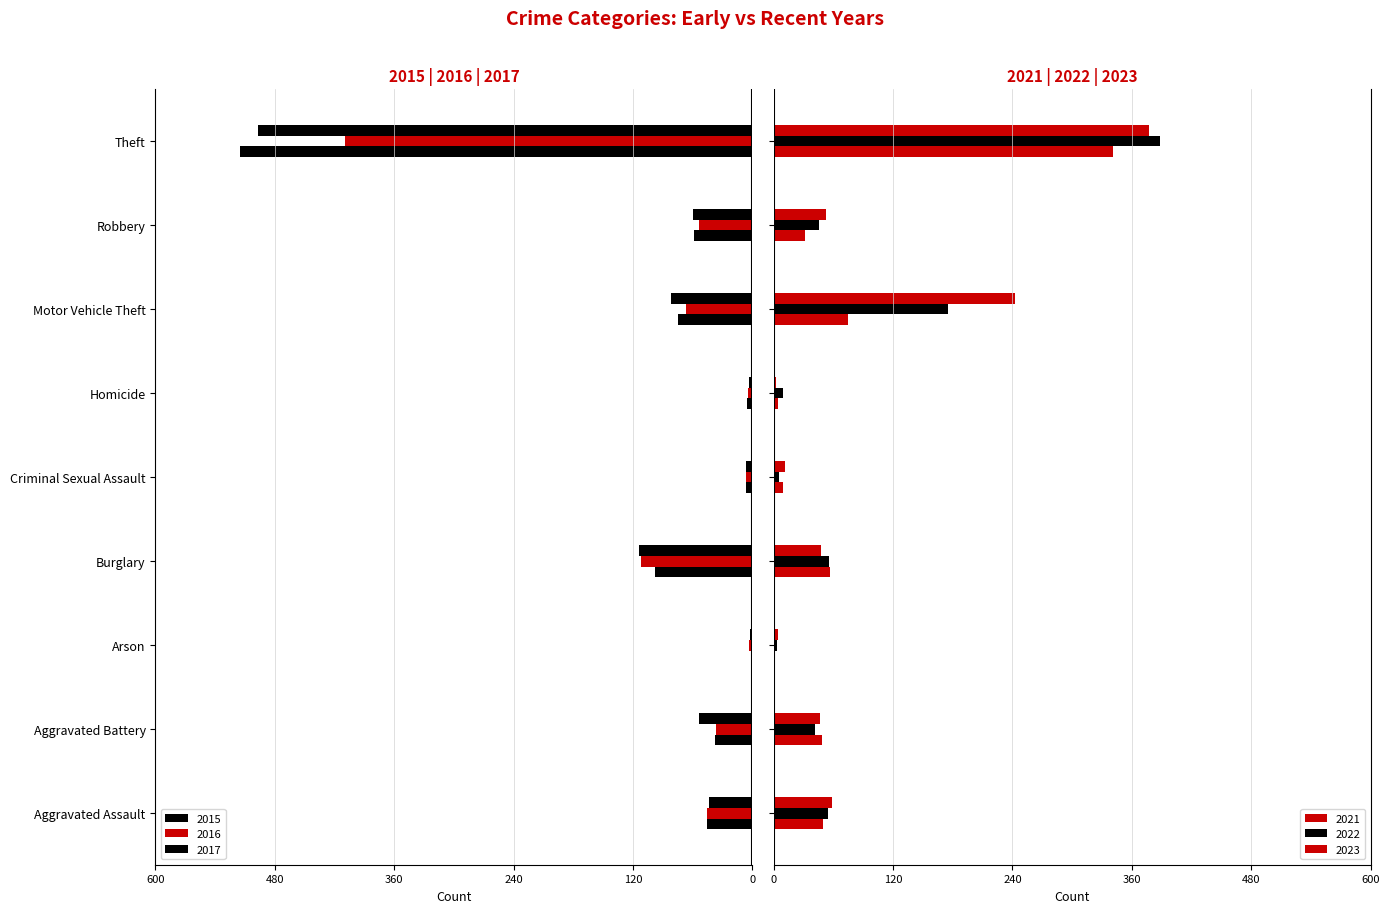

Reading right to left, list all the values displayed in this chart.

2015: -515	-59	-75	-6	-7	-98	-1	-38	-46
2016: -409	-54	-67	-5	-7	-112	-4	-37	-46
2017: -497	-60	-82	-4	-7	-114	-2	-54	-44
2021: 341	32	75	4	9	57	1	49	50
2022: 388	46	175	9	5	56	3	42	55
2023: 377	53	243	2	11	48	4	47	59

════════════════════

Give every entry above again word for word, leaving out the pictures.

> **THE ANSWER**:
Reading right to left, list all the values displayed in this chart.

2015: -515	-59	-75	-6	-7	-98	-1	-38	-46
2016: -409	-54	-67	-5	-7	-112	-4	-37	-46
2017: -497	-60	-82	-4	-7	-114	-2	-54	-44
2021: 341	32	75	4	9	57	1	49	50
2022: 388	46	175	9	5	56	3	42	55
2023: 377	53	243	2	11	48	4	47	59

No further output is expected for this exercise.